Vol.39 No.Supplement

一般口演
循環器:その他

(S369)

心室中隔基部肥大の実態とその臨床的意義

Localized basal septal hypertrophy:prevalence and clinical implication

坂部 博志2, 坂本 奈津美2, 土方 とも子2, 米村 里美2, 諏訪 道博1, 木野 昌也1

Hiroshi SAKABE2, Natsumi SAKAMOTO2, Tomoko HIJIKATA2, Satomi YONEMURA2, Michihiro SUWA1, Masaya KINO1

1北摂総合病院循環器科, 2北摂総合病院臨床検査科

1Department of Cardiology, Hokusetsu General Hospital, 2Clinilal Laboratory, Hokusetsu General Hospital

キーワード :

【はじめに】
高齢者の心室中隔の様相として,S字状中隔が問題とされる事が少なくない.一方S字状中隔に酷似しているが明らかな心室中隔基部に限局した肥大(以下中隔基部肥大)を示し区別すべきであろう症例も経験する.この中隔基部肥大は,様々な報告で議論されており,高齢者に多い,肥大型心筋症の亜型であるなどの報告もなされている.今回,この中隔基部肥大について当院での現状と患者背景との関連について調査したので報告する.
【方法と調査期間】
2-D計測を中心とした中隔基部肥大の診断基準を定め,2010年1月から2011年4月の期間中の全心エコー検査患者中,それに合致する患者に関連する背景などについて調査した.

● ● ● ●

## [やること]
1. 心室中隔基部肥大の文章から、「1Department of Cardiology, Hokusetsu」で始まり「る背景などについて調査した.」で終わる部分を、そのまま書き写してください。
2. 心室中隔基部肥大の文章の続きを、最後の文のあとから書いてください。
このあとのエントリーは、心室中隔基部肥大の文章とは別の資料です。

● ● ● ●

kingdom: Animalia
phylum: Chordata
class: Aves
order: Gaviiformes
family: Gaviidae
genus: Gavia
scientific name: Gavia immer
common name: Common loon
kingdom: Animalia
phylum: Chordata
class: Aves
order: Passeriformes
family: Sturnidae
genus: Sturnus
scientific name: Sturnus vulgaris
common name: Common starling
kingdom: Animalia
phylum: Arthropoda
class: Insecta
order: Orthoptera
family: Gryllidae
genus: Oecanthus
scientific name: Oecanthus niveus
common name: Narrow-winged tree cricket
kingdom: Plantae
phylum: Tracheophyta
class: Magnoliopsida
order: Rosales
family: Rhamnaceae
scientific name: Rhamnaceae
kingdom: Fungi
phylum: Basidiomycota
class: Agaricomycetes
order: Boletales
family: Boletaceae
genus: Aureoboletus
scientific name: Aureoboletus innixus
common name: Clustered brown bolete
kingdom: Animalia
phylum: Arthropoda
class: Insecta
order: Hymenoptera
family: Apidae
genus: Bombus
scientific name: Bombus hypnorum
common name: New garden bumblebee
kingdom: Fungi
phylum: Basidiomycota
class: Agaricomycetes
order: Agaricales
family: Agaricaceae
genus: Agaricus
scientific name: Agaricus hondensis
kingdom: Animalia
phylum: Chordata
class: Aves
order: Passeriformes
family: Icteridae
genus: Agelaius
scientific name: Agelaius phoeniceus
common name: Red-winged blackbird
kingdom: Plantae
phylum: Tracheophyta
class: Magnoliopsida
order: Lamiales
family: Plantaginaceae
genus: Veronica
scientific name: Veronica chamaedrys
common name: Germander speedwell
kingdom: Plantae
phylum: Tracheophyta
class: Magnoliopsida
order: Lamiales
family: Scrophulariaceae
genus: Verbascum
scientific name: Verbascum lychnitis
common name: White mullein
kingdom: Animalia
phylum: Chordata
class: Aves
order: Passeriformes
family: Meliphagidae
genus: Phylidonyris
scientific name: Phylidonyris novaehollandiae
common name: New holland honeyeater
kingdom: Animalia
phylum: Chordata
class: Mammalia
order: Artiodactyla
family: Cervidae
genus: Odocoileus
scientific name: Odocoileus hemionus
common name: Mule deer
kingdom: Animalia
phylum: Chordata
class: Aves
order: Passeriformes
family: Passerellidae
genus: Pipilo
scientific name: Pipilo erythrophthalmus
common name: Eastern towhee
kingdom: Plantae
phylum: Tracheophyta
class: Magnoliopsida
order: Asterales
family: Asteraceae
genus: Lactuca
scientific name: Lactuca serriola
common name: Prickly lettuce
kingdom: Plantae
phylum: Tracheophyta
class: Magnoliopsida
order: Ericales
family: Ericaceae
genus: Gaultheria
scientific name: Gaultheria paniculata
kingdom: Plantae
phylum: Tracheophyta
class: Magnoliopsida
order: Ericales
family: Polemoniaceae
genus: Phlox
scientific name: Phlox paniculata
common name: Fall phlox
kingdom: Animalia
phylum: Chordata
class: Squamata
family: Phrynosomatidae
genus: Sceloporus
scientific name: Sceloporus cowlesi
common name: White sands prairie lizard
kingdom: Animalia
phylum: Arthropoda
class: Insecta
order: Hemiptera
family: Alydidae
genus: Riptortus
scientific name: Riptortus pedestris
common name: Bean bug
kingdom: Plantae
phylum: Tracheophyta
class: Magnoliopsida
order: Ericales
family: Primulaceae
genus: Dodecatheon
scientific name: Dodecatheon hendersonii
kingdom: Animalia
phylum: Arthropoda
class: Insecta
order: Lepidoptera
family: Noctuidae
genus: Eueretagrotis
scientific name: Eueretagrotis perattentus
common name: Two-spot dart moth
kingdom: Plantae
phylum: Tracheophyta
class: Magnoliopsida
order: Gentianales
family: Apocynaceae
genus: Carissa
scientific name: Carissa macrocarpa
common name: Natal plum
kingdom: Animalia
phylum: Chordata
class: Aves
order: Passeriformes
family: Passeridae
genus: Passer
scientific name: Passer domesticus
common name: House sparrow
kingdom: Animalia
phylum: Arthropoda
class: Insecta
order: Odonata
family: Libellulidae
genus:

● ● ● ●

## [練習の答え]
1.
1Department of Cardiology, Hokusetsu General Hospital, 2Clinilal Laboratory, Hokusetsu General Hospital

キーワード :

【はじめに】
高齢者の心室中隔の様相として,S字状中隔が問題とされる事が少なくない.一方S字状中隔に酷似しているが明らかな心室中隔基部に限局した肥大(以下中隔基部肥大)を示し区別すべきであろう症例も経験する.この中隔基部肥大は,様々な報告で議論されており,高齢者に多い,肥大型心筋症の亜型であるなどの報告もなされている.今回,この中隔基部肥大について当院での現状と患者背景との関連について調査したので報告する.
【方法と調査期間】
2-D計測を中心とした中隔基部肥大の診断基準を定め,2010年1月から2011年4月の期間中の全心エコー検査患者中,それに合致する患者に関連する背景などについて調査した.

2.
【結果】
集計期間中の全心エコー検査患者数は1794件,そのうち定めた基準に合致する患者は62名であった.基部壁厚の平均値は15.8mmで,年代別の割合は50代以下が0.1%であり,以降加齢によりその割合は増加し90代以上は6.6%であった.基部壁厚の増加と安静時左室流出路最大血流速の関係については,基部壁厚の増加に伴う,左室流出路最大血流,最大圧較差の増大は比例しなかった.しかしValsalva負荷での左室流出路最大血流速,圧較差は,安静時に比較し増大したものが48%,変化なしを含めると約70%にのぼり,潜在的な圧較差の存在が示唆された.また血圧については80%で何らかの高血圧の既往,治療歴がある事が判明した.
【まとめ】
中隔基部肥大は加齢によるものに加えて,高血圧による圧負荷が背景に存在する可能性がある.中隔基部肥大の程度による安静時の左室流出路の流速についてはそのほとんどが正常値であるが,Valsalva負荷により,流出路に圧較差の存在が示唆されことから,急激な前負荷の減少を伴う処置,手術などを行う際には,急激に血圧低下を引き起こす要因となる可能性があるので留意する必要がある.したがってS字状中隔と診断する場合は,中隔基部肥大の有無と流出路の圧較差の存在についても確認する必要がある.